Page-level text extractions
---
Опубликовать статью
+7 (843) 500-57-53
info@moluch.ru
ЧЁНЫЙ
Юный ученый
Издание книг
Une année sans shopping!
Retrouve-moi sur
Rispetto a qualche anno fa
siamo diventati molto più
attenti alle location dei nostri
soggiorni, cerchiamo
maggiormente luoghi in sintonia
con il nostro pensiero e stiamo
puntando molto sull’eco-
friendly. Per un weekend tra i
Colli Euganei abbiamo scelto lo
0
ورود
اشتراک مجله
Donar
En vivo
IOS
---
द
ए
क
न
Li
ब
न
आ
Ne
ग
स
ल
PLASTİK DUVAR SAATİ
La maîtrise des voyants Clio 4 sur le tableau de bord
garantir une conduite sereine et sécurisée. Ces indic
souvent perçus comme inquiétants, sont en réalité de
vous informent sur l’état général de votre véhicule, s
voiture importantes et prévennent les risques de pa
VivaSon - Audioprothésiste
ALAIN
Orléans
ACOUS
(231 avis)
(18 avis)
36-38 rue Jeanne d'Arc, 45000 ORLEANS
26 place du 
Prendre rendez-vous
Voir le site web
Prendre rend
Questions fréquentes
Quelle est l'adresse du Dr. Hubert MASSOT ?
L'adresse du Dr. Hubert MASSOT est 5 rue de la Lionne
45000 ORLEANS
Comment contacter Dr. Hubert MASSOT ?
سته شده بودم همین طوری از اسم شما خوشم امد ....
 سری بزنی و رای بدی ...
---
Look above for the line containing "Comment contacter Dr. Hubert MASSOT ?". Output from there through the line containing "سری بزنی و رای بدی ...", exactly and inclusively.

▶ _Response box_
Comment contacter Dr. Hubert MASSOT ?
سته شده بودم همین طوری از اسم شما خوشم امد ....
 سری بزنی و رای بدی ...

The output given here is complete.